_Task_:
What is the number of lines in this data that contain the word "changes"? Give the number alone.

_Provided entries_:

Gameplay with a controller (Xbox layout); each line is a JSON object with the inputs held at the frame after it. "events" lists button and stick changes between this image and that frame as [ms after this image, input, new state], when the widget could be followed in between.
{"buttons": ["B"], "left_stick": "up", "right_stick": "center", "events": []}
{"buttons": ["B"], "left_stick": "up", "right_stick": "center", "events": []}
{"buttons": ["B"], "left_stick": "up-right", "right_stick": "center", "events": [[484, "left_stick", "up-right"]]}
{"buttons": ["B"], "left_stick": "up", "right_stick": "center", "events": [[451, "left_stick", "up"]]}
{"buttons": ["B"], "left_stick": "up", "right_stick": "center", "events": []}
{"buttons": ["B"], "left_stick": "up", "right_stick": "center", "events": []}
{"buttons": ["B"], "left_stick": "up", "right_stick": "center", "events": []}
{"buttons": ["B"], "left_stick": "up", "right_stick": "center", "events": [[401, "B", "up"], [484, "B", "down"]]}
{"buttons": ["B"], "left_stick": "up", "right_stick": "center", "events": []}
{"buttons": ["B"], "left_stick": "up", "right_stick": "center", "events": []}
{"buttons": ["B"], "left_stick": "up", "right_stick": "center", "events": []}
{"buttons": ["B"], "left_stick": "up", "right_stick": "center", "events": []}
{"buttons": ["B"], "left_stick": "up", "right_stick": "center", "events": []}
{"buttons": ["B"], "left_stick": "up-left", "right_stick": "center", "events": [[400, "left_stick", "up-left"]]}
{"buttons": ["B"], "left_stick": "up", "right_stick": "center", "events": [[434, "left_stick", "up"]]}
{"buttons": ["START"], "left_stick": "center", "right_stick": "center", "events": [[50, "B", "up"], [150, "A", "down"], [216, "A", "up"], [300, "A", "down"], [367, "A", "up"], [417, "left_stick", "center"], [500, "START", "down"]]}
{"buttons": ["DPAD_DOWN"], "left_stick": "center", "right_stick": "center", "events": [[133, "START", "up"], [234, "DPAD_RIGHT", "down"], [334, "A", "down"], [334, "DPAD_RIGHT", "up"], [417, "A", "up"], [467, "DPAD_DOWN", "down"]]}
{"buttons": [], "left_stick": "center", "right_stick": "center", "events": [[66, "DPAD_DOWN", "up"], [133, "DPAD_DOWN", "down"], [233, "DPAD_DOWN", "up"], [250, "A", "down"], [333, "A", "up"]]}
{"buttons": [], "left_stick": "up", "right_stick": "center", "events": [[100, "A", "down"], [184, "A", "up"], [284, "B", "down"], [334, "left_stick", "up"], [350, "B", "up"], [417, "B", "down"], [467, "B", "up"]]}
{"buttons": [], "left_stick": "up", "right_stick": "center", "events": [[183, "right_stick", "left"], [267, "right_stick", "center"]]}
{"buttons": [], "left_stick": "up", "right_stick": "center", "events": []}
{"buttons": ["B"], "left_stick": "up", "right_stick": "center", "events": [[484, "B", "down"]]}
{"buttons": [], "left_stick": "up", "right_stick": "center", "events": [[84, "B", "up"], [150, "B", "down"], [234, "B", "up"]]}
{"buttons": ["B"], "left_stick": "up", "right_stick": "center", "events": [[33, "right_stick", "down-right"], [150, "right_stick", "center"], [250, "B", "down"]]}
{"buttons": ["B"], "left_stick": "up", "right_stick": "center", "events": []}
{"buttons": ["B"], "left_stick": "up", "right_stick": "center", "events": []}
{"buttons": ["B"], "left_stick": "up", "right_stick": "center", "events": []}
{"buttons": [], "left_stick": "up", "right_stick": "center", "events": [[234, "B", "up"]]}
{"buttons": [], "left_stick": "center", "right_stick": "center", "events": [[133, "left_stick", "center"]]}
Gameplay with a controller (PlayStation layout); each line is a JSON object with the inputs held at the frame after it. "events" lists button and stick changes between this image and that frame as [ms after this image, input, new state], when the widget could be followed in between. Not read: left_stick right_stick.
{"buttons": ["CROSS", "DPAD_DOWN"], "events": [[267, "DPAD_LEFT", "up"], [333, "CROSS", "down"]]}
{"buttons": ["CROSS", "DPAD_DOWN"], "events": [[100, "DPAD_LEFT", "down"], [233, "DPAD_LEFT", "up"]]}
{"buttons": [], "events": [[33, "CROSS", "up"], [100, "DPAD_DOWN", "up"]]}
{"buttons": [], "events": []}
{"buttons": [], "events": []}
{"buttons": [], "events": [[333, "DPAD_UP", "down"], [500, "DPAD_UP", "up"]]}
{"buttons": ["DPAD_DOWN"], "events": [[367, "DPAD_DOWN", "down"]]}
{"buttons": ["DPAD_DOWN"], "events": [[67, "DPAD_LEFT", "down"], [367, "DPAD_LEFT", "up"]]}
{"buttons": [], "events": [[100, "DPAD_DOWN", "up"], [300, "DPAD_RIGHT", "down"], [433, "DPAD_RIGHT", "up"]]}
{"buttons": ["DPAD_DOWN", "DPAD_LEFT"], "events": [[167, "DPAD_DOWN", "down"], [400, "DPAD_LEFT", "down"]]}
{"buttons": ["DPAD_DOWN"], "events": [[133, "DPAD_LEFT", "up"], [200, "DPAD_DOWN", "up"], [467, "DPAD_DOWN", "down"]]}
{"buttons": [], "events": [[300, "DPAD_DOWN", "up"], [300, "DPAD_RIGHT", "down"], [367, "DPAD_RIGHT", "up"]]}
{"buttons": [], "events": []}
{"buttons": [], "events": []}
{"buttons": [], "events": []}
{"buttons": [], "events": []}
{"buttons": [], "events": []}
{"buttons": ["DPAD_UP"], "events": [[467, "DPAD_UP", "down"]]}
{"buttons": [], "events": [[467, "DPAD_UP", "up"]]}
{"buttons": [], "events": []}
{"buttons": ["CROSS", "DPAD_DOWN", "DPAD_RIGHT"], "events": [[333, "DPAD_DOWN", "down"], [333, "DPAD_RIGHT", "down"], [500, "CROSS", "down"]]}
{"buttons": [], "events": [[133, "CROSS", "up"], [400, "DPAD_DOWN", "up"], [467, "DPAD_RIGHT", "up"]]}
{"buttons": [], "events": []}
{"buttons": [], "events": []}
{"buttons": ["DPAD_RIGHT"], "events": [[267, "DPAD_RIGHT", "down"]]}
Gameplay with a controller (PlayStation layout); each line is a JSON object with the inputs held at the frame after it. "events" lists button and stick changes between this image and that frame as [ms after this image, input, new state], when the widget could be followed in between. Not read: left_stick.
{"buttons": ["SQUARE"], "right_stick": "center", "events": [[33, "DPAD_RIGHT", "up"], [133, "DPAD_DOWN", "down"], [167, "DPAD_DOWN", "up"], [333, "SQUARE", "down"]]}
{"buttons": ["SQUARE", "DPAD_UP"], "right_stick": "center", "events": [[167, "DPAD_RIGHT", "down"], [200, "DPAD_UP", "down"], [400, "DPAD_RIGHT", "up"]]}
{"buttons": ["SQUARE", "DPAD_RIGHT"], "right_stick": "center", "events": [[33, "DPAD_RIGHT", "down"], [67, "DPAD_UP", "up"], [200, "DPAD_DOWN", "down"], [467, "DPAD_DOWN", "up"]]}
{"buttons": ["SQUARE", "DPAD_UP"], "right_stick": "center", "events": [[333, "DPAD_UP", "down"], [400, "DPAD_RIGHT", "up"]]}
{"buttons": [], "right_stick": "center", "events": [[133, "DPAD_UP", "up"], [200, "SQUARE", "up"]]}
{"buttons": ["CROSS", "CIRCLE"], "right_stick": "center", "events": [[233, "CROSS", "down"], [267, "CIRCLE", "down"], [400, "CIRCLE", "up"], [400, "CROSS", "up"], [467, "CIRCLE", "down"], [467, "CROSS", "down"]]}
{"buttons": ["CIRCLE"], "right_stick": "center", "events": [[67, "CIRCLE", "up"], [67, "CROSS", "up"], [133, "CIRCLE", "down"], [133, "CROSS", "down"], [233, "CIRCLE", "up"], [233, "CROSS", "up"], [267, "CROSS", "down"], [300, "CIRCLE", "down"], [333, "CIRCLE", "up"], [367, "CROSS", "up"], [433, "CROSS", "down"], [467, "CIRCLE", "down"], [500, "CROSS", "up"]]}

_Exercise answer_:
3